Before moving on to solve a real problem with the acquired knowledge, it’s worth it to make a comparison on performance and qualitative results between the integrated models. The following test has been carried out:
- Both models have been tested against the first ten seconds of the following video: McEwen Spin-O-Rama to the Button - 2015 World Financial Group Continental Cup of Curling. At 30 fps, the number of frames goes up to 300.
- CPU and GPU accelerated inferences have been evaluated.
- Each model has been tested out using four different boxsizes: 96, 128, 192, 320.
- For each of these 2x2x4 = 16 tests, I have stored inference times for each of the 300 frames of:
- Human detector model.
- Pose estimation model.
- Total time. It includes human and pose inference times, as well as the time that takes to process the images and coordinates before, during and after them.
Performance comparison
In terms of performance, Caffe model (remember, original release) is doing slightly better than its sibling implementation on TensorFlow. In the following figure, the average times for human detection, pose estimation and full prediction depending on the boxsize are shown.
And here the tabulated results for the same tests.
Human detection times (ms)
96 px | 128 px | 192 px | 320 px | |
---|---|---|---|---|
CPU - TensorFlow | 215 | 378 | 846 | 2385 |
CPU - Caffe | 328 | 559 | 1230 | 3378 |
GPU - TensorFlow | 34 | 40 | 60 | 144 |
GPU - Caffe | 23 | 28 | 50 | 153 |
Pose estimation times (ms)
96 px | 128 px | 192 px | 320 px | |
---|---|---|---|---|
CPU - TensorFlow | 315 | 588 | 1335 | 4002 |
CPU - Caffe | 270 | 451 | 1028 | 3058 |
GPU - TensorFlow | 71 | 94 | 133 | 312 |
GPU - Caffe | 26 | 33 | 48 | 156 |
Full inference times (ms)
96 px | 128 px | 192 px | 320 px | |
---|---|---|---|---|
CPU - TensorFlow | 473 | 944 | 1841 | 5659 |
CPU - Caffe | 580 | 1030 | 2056 | 6039 |
GPU - TensorFlow | 119 | 165 | 204 | 489 |
GPU - Caffe | 73 | 94 | 129 | 368 |
After taking a look at the results, the first thing that stands out is the great difference between CPU and GPU accelerated inference. In the case of TensorFlow, using CUDA and CuDNN makes the complete inference around 10 times faster, while Caffe model make predictions 15 times faster. It’s worth it to note that while TensorFlow model is slightly faster than Caffe one when working without GPU based acceleration, Caffe performs better when GPU is used, specifically, around 1.5 times faster. For both frameworks, if we compare human detection and pose estimation times, the second one takes generally longer, and if we sum up both times and compare them with the full inference times, we check that there’s a litlle overhead introduced when processing frames, drawing limbs… but it doesn’t seem worrying, at least for now. In a nutshell, we get a great improvement with GPU and Caffe performs a little faster than TensorFlow. With a boxsize of 192 px, which gives nice qualitative results, Caffe model can make pose estimations at about 7-10 frames per second.
Qualitative results
Now let’s take a look at the estimated poses. In the following video, comparisons between Caffe and TensorFlow models (with GPU and boxsize = 192 px) and between different boxsizes (TensorFlow with GPU) is shown. Needless to say that the framerate has been adjusted to get a natural video and does not represent real inference times.

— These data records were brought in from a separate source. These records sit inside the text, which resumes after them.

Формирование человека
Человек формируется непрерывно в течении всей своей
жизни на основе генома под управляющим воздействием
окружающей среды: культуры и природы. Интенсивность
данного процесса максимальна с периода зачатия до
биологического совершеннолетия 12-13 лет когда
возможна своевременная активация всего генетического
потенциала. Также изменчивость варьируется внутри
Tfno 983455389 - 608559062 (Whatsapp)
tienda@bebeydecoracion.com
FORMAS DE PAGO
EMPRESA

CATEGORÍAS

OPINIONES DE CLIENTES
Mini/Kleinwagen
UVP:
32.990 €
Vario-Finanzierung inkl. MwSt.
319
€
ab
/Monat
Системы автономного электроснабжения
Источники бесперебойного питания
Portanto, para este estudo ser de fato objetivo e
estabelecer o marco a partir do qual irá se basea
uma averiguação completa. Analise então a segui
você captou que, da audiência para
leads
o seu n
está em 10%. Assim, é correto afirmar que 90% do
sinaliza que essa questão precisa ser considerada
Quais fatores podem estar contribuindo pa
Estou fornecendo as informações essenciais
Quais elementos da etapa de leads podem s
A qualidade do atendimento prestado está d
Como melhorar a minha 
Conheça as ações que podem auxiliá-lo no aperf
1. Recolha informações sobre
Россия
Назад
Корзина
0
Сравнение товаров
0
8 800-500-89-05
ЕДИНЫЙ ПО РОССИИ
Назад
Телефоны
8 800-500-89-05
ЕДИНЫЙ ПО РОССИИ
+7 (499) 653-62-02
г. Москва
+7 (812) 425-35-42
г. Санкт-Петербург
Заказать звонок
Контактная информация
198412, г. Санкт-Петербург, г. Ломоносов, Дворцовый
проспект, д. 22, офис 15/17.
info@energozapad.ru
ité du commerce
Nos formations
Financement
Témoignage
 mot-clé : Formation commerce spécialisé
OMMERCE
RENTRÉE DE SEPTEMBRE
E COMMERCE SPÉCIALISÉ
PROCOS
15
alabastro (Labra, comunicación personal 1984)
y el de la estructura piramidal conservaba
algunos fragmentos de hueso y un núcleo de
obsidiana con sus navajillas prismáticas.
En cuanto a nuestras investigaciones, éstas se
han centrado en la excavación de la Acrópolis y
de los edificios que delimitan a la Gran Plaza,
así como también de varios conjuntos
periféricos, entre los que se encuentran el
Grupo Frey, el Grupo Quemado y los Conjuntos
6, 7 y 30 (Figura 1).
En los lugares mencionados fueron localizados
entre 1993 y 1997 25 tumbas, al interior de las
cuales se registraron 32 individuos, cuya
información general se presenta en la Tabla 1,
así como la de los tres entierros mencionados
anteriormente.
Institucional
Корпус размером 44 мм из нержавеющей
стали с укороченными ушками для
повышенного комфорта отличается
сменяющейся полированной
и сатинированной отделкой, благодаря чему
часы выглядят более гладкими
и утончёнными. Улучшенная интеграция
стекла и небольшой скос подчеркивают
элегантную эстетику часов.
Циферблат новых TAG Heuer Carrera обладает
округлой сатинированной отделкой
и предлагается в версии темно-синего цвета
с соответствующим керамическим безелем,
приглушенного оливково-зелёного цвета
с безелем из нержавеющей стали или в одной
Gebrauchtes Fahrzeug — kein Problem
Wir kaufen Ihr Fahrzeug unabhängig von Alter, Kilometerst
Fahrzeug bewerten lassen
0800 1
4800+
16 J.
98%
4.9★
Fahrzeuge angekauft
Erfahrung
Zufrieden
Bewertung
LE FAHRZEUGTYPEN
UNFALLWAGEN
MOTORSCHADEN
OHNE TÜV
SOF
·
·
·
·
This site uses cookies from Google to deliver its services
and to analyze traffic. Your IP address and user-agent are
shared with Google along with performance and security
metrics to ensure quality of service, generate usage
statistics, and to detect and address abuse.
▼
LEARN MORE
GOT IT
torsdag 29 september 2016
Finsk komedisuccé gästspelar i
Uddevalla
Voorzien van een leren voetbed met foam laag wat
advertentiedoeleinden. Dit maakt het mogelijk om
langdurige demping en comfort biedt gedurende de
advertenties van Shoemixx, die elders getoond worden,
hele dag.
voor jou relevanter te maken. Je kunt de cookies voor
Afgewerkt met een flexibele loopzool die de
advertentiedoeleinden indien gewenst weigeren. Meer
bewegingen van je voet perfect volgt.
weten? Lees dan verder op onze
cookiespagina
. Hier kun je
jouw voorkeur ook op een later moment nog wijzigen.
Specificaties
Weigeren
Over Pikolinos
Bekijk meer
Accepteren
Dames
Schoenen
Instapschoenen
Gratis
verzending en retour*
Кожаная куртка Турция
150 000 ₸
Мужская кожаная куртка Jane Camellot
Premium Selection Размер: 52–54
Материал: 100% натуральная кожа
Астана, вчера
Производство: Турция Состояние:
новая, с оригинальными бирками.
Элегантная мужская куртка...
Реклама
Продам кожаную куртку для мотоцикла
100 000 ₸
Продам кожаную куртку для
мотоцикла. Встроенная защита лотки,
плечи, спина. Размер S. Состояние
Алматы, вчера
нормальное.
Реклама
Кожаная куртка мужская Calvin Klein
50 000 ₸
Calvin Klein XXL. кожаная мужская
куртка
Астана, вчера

As it can be seen in the video, it’s difficult to appreciate differences between the poses estimated with both models. Maybe it’s too risky to draw any conclusion without performing a quantitive analysis, but it seems like they have been similarly trained. With regard to the different boxsizes, it’s pretty obvious that bigger boxes lead to better results. A good trade-off between inference time and results is reached when using a 192 px boxsize.